Abstract

To broaden the data supporting the use of the residual SYNTAX score (rSS) to define "reasonable" incomplete coronary revascularization (ICR) in order to improve the allocation of patients with severe coronary artery disease (CAD) to surgical/percutaneous revascularization and long-term clinical outcomes. ICR is associated with a worse prognosis in patients with severe CAD, yet no consensus exists regarding its definition. We studied 148 consecutive patients with triple vessel/left main (3VD/LM) CVD treated by percutaneous coronary interventions (PCI). Clinical outcomes at 3 years were collected; the SS and rSS were calculated.
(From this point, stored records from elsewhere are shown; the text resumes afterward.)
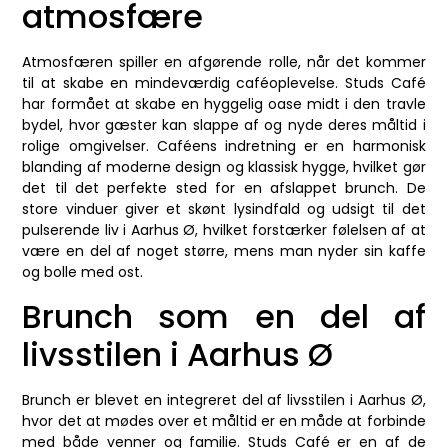
atmosfære
Atmosfæren spiller en afgørende rolle, når det kommer
til at skabe en mindeværdig caféoplevelse. Studs Café
har formået at skabe en hyggelig oase midt i den travle
bydel, hvor gæster kan slappe af og nyde deres måltid i
rolige omgivelser. Caféens indretning er en harmonisk
blanding af moderne design og klassisk hygge, hvilket gør
det til det perfekte sted for en afslappet brunch. De
store vinduer giver et skønt lysindfald og udsigt til det
pulserende liv i Aarhus Ø, hvilket forstærker følelsen af at
være en del af noget større, mens man nyder sin kaffe
og bolle med ost.
Brunch som en del af
livsstilen i Aarhus Ø
Brunch er blevet en integreret del af livsstilen i Aarhus Ø,
hvor det at mødes over et måltid er en måde at forbinde
med både venner og familie. Studs Café er en af de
We used various definitions of "reasonable" ICR:no post-PCI total occlusion, single vs. mutivessel residual post-PCI disease, and the rSS at a cutoff value determined according to ROC curve fitted for 3 years major adverse cardiovascular and cerebrovascular adverse events (MACCE) in order to determine which definition has the strongest correlation with long-term outcomes. rSS ≤ 8 was associated with significant reductions in 3 year MACCE (19.4 vs. 51.1%, HR = 3.62, P = 0.014) Death/MI/CVA (13.7 vs. 28.8%, HR = 6.01, P = 0.030) and repeat revascularization (8.6 vs. 28.9%, HR = 3.44, P = 0.033) using a Cox proportional hazard ratio model adjusted to baseline characteristics, whereas single vessel residual disease and absence of total occlusion were not. "Reasonable" ICR as determined by rSS carries better long-term prognosis in terms of clinical outcomes vs. more extensive residual coronary disease in patients with 3VD/LM coronary artery disease treated by PCI. The rSS may improve the allocation of coronary patients to the optimal mode of revascularization.